[Rendered images with source text]
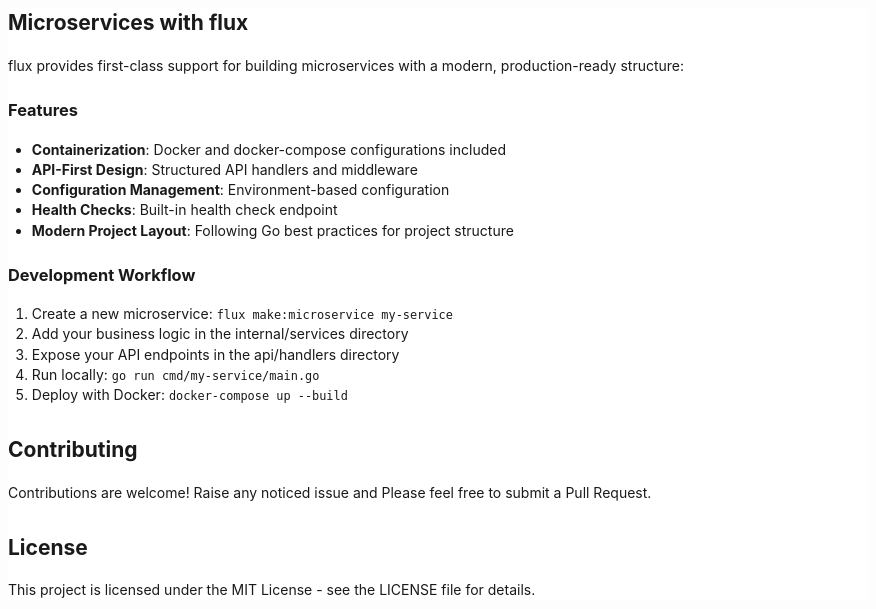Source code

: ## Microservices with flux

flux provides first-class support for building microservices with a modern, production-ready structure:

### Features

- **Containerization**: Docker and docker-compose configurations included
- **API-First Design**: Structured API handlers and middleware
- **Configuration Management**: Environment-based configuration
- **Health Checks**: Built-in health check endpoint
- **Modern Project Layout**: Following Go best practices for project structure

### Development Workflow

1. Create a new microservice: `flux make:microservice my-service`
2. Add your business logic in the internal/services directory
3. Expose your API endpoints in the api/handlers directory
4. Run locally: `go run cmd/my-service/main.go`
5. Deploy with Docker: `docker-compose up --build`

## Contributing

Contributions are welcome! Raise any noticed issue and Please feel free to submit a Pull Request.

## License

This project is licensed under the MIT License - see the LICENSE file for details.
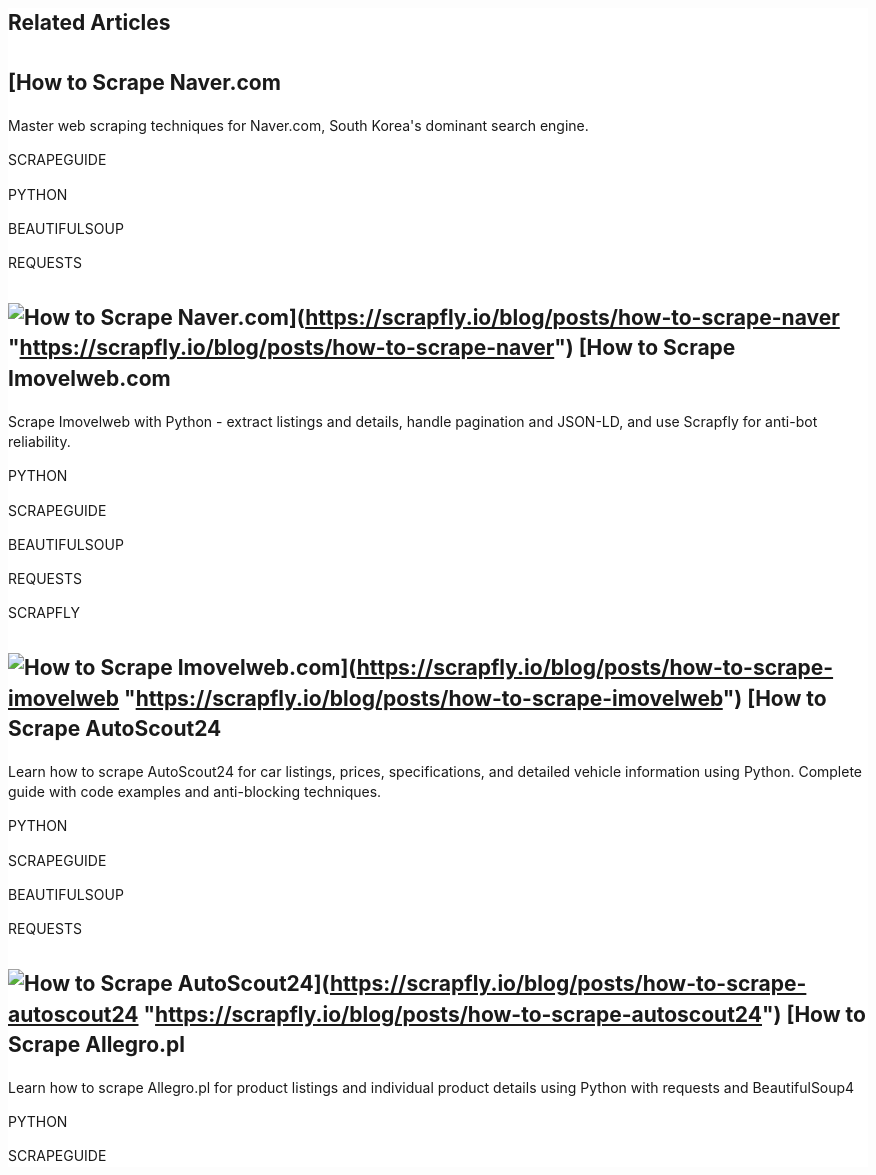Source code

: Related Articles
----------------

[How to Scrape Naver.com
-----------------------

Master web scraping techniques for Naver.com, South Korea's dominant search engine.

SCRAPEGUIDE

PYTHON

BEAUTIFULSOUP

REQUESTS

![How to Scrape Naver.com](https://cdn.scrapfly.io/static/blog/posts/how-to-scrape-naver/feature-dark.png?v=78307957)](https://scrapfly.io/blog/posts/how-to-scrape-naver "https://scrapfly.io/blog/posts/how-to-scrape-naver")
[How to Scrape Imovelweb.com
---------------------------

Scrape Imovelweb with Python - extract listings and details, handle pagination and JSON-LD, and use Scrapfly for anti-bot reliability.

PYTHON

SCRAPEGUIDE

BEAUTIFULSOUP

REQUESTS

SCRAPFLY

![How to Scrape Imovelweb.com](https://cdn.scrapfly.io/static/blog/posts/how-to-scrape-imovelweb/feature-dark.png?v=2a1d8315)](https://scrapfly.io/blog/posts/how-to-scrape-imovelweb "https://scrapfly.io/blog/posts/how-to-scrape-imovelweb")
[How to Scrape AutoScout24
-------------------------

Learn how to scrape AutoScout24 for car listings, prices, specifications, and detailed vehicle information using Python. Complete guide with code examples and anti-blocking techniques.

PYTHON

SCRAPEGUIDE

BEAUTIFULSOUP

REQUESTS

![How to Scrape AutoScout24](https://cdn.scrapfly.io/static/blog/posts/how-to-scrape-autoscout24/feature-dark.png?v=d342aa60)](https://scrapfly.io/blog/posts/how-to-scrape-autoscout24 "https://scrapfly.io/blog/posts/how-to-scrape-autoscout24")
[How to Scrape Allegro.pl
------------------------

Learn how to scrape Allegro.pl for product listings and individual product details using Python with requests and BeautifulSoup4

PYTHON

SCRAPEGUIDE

- [WHAT THE TASK ASKS]: Would you please print the entries once more, word for word, minus the pictures?

- [RESPONSE TO THIS TASK]:
Source code

: ## Microservices with flux

flux provides first-class support for building microservices with a modern, production-ready structure:

### Features

- **Containerization**: Docker and docker-compose configurations included
- **API-First Design**: Structured API handlers and middleware
- **Configuration Management**: Environment-based configuration
- **Health Checks**: Built-in health check endpoint
- **Modern Project Layout**: Following Go best practices for project structure

### Development Workflow

1. Create a new microservice: `flux make:microservice my-service`
2. Add your business logic in the internal/services directory
3. Expose your API endpoints in the api/handlers directory
4. Run locally: `go run cmd/my-service/main.go`
5. Deploy with Docker: `docker-compose up --build`

## Contributing

Contributions are welcome! Raise any noticed issue and Please feel free to submit a Pull Request.

## License

This project is licensed under the MIT License - see the LICENSE file for details.
Source code

: Related Articles
----------------

[How to Scrape Naver.com
-----------------------

Master web scraping techniques for Naver.com, South Korea's dominant search engine.

SCRAPEGUIDE

PYTHON

BEAUTIFULSOUP

REQUESTS

![How to Scrape Naver.com](https://cdn.scrapfly.io/static/blog/posts/how-to-scrape-naver/feature-dark.png?v=78307957)](https://scrapfly.io/blog/posts/how-to-scrape-naver "https://scrapfly.io/blog/posts/how-to-scrape-naver")
[How to Scrape Imovelweb.com
---------------------------

Scrape Imovelweb with Python - extract listings and details, handle pagination and JSON-LD, and use Scrapfly for anti-bot reliability.

PYTHON

SCRAPEGUIDE

BEAUTIFULSOUP

REQUESTS

SCRAPFLY

![How to Scrape Imovelweb.com](https://cdn.scrapfly.io/static/blog/posts/how-to-scrape-imovelweb/feature-dark.png?v=2a1d8315)](https://scrapfly.io/blog/posts/how-to-scrape-imovelweb "https://scrapfly.io/blog/posts/how-to-scrape-imovelweb")
[How to Scrape AutoScout24
-------------------------

Learn how to scrape AutoScout24 for car listings, prices, specifications, and detailed vehicle information using Python. Complete guide with code examples and anti-blocking techniques.

PYTHON

SCRAPEGUIDE

BEAUTIFULSOUP

REQUESTS

![How to Scrape AutoScout24](https://cdn.scrapfly.io/static/blog/posts/how-to-scrape-autoscout24/feature-dark.png?v=d342aa60)](https://scrapfly.io/blog/posts/how-to-scrape-autoscout24 "https://scrapfly.io/blog/posts/how-to-scrape-autoscout24")
[How to Scrape Allegro.pl
------------------------

Learn how to scrape Allegro.pl for product listings and individual product details using Python with requests and BeautifulSoup4

PYTHON

SCRAPEGUIDE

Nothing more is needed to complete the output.